Pericardiocentesis is the aspiration of fluid from the pericardial space that surrounds the heart. This procedure can be life saving in patients with cardiac tamponade, even when it complicates acute type A aortic dissection and when cardiothoracic surgery is not available. 
Cardiac tamponade is a time sensitive, life-threatening condition that requires prompt diagnosis and management. Historically, the diagnosis of cardiac tamponade has been based on clinical findings. Claude Beck, a cardiovascular surgeon, described 2 triads of clinical findings that he found associated with acute and chronic cardiac tamponade. The first of these triads consisted of hypotension, an increased venous pressure, and a quiet heart. It has come to be recognized as Beck's triad, a collection of findings most commonly produced by acute intrapericardial hemorrhage. Subsequent studies have shown that these classic findings are observed in only a minority of patients with cardiac tamponade. 

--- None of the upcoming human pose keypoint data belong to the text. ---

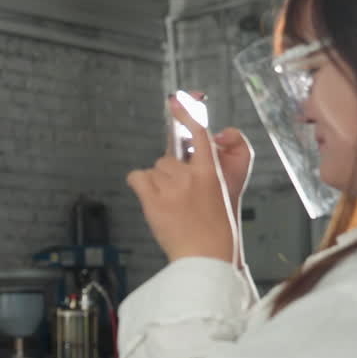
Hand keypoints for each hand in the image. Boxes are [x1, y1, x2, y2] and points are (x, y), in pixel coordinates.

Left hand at [127, 94, 253, 262]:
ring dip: (156, 183)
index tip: (175, 101)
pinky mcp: (153, 198)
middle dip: (168, 173)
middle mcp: (190, 174)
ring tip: (169, 206)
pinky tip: (150, 199)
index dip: (186, 114)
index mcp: (211, 172)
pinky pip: (137, 177)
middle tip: (176, 196)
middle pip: (167, 158)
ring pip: (154, 169)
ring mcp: (171, 186)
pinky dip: (140, 185)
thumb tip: (184, 164)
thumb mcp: (219, 196)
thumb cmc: (214, 231)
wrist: (205, 255)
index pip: (199, 134)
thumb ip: (201, 176)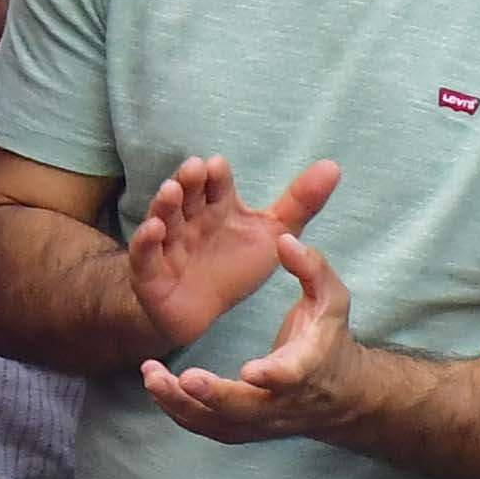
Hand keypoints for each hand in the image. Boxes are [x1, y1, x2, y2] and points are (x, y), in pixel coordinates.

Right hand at [124, 156, 339, 355]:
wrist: (201, 311)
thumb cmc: (233, 266)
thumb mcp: (272, 234)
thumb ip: (301, 202)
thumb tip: (334, 166)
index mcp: (218, 206)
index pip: (216, 183)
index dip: (216, 176)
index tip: (217, 167)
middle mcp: (191, 218)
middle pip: (188, 194)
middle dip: (190, 181)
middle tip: (195, 169)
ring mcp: (168, 242)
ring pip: (164, 217)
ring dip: (165, 203)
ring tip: (171, 191)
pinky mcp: (150, 271)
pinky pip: (145, 254)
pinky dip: (146, 241)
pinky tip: (153, 230)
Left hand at [144, 232, 388, 445]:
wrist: (339, 396)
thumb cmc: (330, 339)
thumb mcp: (332, 300)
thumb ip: (312, 269)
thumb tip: (284, 242)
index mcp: (306, 368)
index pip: (291, 376)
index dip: (272, 376)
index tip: (249, 370)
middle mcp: (281, 402)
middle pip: (246, 408)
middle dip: (214, 396)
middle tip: (182, 379)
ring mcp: (259, 422)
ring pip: (218, 424)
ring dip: (182, 405)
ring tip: (151, 378)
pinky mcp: (241, 429)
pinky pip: (206, 427)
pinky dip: (179, 411)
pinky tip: (156, 387)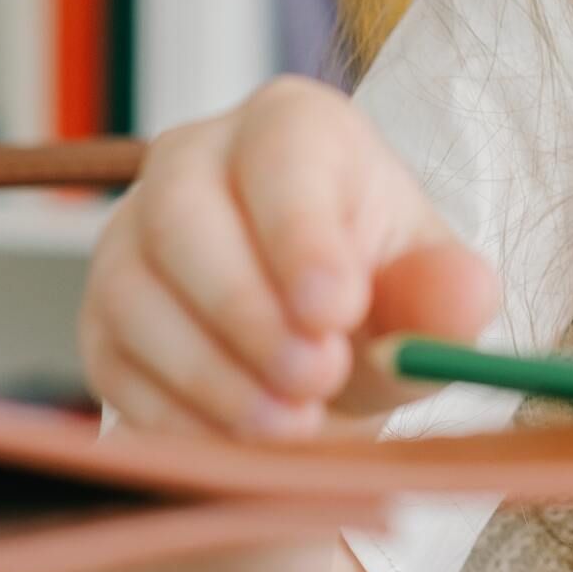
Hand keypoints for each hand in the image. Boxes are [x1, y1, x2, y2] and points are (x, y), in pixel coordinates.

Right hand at [80, 75, 499, 441]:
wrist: (319, 342)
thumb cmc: (379, 290)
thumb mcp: (429, 289)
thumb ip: (447, 293)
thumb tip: (469, 297)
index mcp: (290, 125)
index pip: (281, 155)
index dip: (300, 234)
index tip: (336, 311)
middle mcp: (193, 161)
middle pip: (185, 215)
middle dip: (248, 310)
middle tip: (317, 380)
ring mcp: (132, 238)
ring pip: (138, 295)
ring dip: (214, 373)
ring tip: (292, 428)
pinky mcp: (103, 319)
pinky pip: (116, 366)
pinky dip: (177, 414)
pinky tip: (239, 446)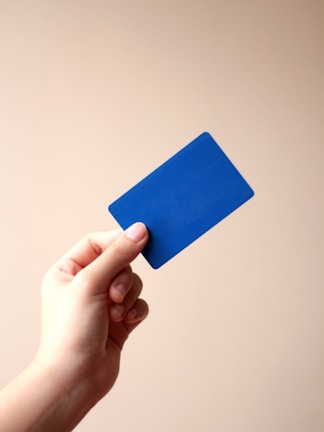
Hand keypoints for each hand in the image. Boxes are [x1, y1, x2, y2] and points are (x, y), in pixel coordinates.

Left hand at [37, 222, 148, 399]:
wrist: (76, 378)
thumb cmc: (70, 332)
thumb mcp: (91, 283)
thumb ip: (117, 254)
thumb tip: (138, 230)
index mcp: (68, 272)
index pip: (97, 242)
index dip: (117, 240)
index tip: (139, 238)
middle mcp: (85, 285)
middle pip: (119, 262)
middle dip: (122, 277)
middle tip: (114, 294)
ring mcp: (103, 303)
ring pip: (132, 283)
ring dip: (129, 296)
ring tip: (115, 313)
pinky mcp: (119, 320)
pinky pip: (138, 303)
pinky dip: (136, 310)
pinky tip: (126, 321)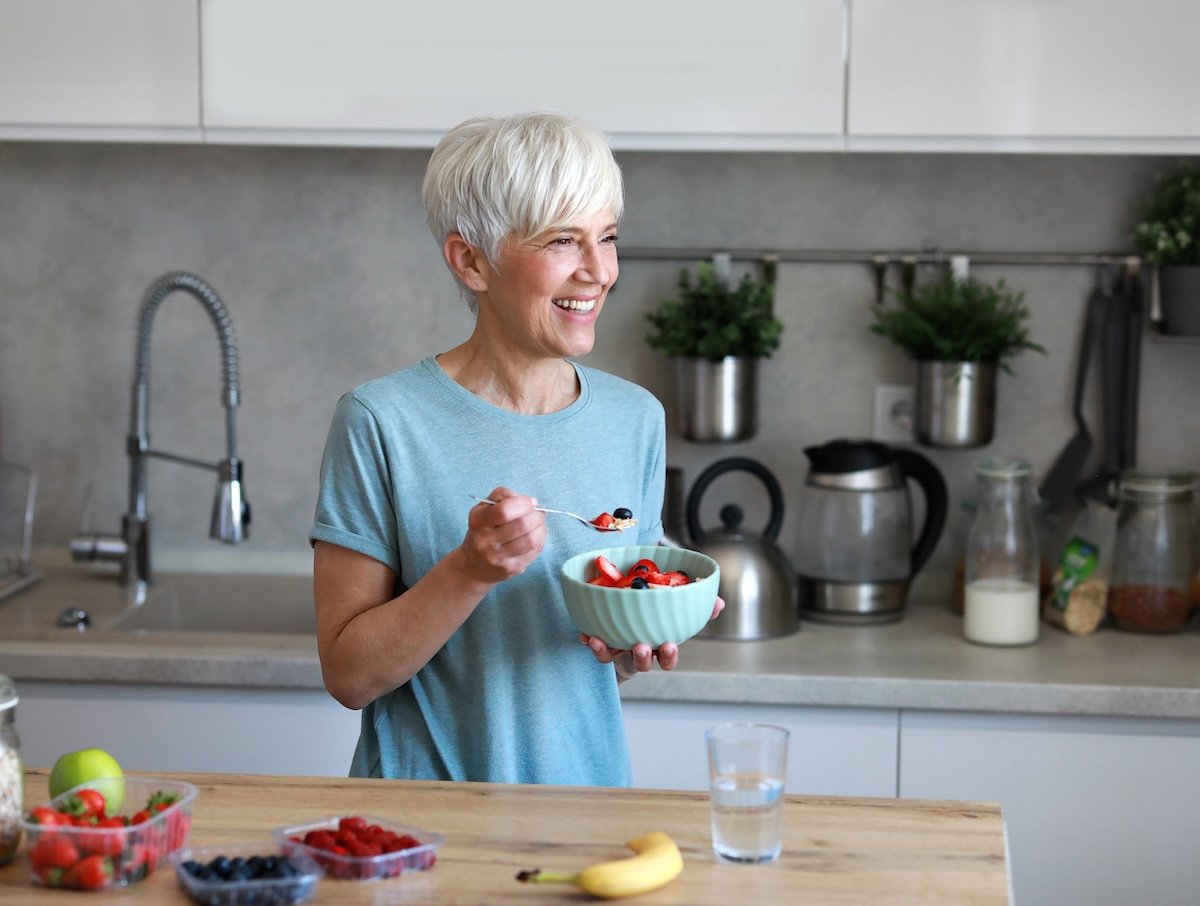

The detection of pericardial fluid has been facilitated by the development and continued improvement of echocardiography.  Cardiac ultrasound is now accepted as the criterion standard imaging modality for the assessment of pericardial effusions and the dynamic findings consistent with cardiac tamponade. With echocardiography, the location of the effusion can be identified, the size can be estimated (small, medium, or large), and the hemodynamic effects can be examined by assessing for abnormal septal motion, right atrial or right ventricular inversion, and decreased respiratory variation of the diameter of the inferior vena cava.